TASK>
Whenever the word "service" shows up in a line of the data, copy that line.

THE DATA>
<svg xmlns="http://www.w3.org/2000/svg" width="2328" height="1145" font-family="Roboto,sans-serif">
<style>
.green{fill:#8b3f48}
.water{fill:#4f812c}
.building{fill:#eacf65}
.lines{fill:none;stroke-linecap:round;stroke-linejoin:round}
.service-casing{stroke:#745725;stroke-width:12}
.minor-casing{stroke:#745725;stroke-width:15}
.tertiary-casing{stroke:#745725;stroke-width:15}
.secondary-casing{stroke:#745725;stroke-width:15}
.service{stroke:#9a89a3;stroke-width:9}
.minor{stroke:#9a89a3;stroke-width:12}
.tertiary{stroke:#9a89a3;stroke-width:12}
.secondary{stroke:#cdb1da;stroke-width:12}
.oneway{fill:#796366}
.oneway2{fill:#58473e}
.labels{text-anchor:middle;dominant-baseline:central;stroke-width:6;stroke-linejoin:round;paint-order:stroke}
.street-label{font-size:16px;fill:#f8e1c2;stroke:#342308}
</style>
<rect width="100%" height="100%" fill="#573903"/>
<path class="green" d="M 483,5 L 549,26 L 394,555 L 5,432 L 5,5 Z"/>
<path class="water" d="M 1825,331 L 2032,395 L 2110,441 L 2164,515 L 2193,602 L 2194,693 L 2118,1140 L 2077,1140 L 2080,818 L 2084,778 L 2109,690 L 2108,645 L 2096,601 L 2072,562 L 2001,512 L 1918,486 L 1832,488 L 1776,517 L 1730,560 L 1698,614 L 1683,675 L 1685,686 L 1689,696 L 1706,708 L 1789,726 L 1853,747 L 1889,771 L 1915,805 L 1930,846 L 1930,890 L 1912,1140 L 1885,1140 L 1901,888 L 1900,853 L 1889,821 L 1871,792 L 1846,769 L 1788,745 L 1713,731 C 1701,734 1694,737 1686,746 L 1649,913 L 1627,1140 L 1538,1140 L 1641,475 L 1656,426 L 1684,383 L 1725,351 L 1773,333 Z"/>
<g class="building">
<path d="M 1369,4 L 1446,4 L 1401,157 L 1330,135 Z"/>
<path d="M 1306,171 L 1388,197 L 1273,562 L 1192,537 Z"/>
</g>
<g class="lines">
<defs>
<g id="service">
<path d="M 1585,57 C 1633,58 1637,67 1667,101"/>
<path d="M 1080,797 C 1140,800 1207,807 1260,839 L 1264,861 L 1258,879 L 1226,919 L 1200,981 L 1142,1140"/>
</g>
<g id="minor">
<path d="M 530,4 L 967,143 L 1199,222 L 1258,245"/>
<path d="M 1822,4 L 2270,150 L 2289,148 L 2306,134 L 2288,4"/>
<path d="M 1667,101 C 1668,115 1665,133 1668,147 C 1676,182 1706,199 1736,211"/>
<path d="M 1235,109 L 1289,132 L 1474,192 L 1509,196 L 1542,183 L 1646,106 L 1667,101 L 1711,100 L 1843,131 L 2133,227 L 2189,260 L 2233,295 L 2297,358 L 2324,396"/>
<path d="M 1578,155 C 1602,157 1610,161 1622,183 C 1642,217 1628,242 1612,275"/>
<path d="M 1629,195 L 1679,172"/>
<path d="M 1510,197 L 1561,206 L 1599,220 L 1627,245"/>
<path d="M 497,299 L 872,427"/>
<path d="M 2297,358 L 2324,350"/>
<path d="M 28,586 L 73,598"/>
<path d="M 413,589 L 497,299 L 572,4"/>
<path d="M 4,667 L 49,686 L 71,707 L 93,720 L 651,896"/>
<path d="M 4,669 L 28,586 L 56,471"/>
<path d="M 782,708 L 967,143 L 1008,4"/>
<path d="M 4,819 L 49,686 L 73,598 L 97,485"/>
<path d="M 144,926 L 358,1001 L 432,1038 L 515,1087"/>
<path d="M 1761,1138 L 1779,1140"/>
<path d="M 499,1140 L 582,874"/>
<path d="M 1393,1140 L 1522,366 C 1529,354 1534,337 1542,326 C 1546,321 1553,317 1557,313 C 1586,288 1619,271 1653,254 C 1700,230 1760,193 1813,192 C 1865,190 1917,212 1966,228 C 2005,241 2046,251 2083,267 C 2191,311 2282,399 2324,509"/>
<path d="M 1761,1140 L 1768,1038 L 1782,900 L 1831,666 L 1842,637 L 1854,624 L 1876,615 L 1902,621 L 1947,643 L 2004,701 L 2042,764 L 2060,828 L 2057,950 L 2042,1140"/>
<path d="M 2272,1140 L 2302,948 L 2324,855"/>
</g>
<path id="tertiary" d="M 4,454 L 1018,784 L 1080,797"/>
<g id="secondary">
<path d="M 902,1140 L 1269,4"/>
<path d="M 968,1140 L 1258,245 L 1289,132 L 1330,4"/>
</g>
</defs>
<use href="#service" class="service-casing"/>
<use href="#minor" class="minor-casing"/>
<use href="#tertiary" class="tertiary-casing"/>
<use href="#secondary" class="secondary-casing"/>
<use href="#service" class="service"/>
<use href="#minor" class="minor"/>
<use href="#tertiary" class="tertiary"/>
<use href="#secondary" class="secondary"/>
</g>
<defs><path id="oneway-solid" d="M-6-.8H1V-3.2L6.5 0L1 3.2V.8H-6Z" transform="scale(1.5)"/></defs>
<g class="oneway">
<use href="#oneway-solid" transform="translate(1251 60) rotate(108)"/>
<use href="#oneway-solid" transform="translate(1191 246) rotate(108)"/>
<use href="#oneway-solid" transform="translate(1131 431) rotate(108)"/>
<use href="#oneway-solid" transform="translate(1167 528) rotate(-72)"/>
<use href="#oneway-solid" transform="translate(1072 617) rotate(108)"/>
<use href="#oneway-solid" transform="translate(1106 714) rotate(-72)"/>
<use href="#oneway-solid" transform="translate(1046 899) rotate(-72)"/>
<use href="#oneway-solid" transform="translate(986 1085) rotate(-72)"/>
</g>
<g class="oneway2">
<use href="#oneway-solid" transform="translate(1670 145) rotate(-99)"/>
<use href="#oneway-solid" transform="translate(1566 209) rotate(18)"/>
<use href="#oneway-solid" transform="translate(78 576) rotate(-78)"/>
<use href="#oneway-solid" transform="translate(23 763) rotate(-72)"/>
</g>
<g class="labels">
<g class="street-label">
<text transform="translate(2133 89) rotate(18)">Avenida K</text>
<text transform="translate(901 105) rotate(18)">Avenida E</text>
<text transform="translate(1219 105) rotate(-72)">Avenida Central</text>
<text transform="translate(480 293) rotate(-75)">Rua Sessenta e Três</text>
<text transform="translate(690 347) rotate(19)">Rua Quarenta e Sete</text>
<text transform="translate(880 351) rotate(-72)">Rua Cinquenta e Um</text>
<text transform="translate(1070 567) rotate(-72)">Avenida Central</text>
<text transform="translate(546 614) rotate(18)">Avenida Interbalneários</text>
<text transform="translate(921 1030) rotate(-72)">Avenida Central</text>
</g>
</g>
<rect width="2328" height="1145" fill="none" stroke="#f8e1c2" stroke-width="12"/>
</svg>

WRITTEN RESPONSE>
.service-casing{stroke:#745725;stroke-width:12}
.service{stroke:#9a89a3;stroke-width:9}
<g id="service">
<use href="#service" class="service-casing"/>
<use href="#service" class="service"/>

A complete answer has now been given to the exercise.